July 19, 1998|By Nancy Jackson

A synchronized swimmer effortlessly raises one leg into the air as she floats on the water's surface, but behind that graceful maneuver are years of conditioning.

In the case of some synchronized swimmers, it's a lot of years of conditioning. "One of the beauties of synchronized swimming is that you can grow old with the sport," says Martha Copeland, a 54-year-old who swims and competes with the D.C. Synchromasters, who perform and compete in national and regional competitions. It's not unusual, she says, to see women competing into their 70s.

But to do so, synchronized swimmers must maintain their flexibility and their ability to hold their breath for extended periods under water.

Describing how she does a ballet leg, with the knee locked and the toe pointed, Copeland says, "You really have to stretch it up there." She stretches every single day. She bends down and grabs her ankles and remains like that for several minutes, stretching the muscles in the back of the leg. She sits on the floor, with her legs spread, and reaches first down one leg and then the other.

She visits a gym three times a week to work out on a treadmill, which helps her breath control, and she uses Nautilus equipment to improve her strength. She also swims laps twice a week for 30 or 40 minutes - underwater. "You hold your breath and go as far as you can under water," she says, adding that her goal is 25 meters.

She practices once a week with the D.C. Synchromasters and practices again on the weekend with a group near her Frederick home.

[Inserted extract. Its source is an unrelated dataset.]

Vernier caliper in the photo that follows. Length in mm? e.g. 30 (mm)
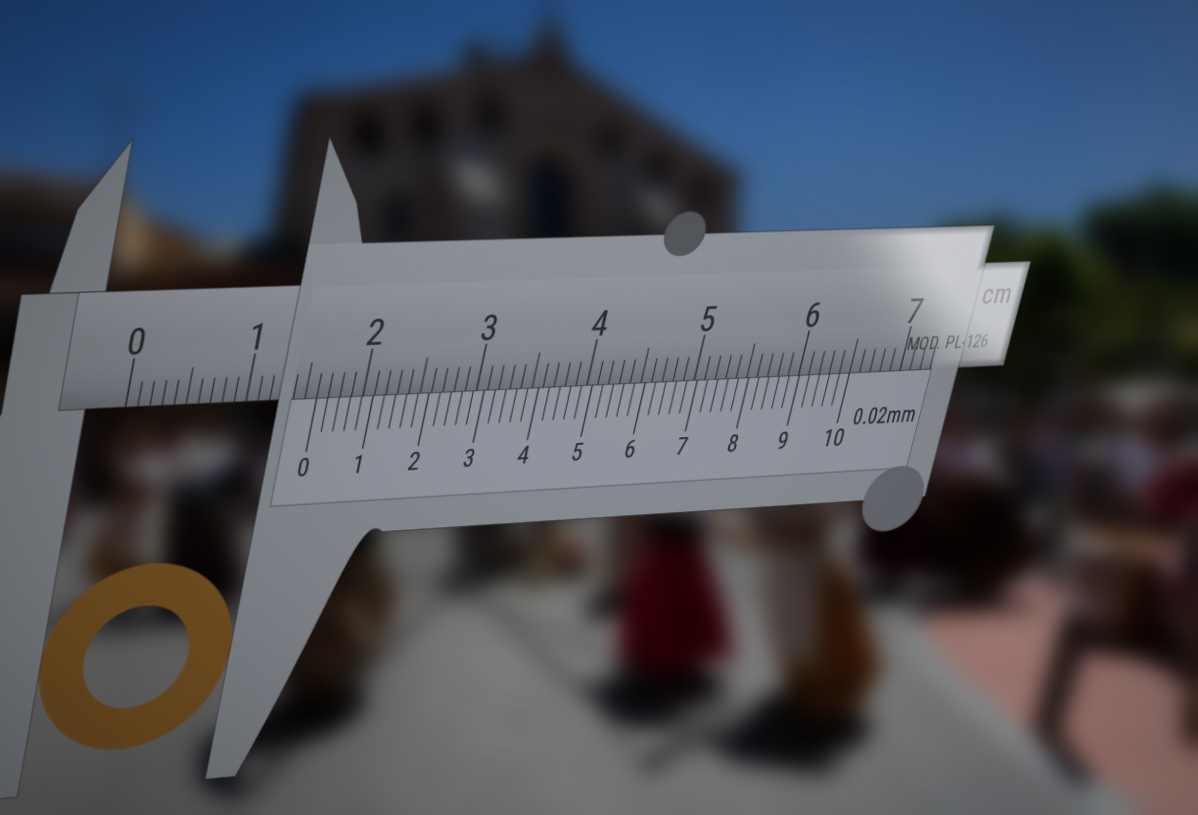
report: 16.0 (mm)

Copeland, a social worker who has taken a year's leave to study computers, first became interested in synchronized swimming in college. At the University of Texas at Austin, she saw a synchronized swim team and was fascinated. But although she was a good swimmer, there was no place at the college level for a novice.

Years later, when she was living in Washington, she discovered that the YWCA offered classes in synchronized swimming. "I didn't start learning the sport until I was 30," she recalls.

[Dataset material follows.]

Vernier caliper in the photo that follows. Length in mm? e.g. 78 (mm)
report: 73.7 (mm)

As a result of the classes, she joined the Aqua Gems, a show group that eventually evolved into a competitive group. In competition, a solo routine lasts three minutes and a group routine five minutes.

From those few minutes come enduring lessons. Synchronized swimming, Copeland says, inspires discipline, improves the ability to focus and gives her poise, confidence and a sense of accomplishment. "Those apply not only to swimming, but to all other areas of my life."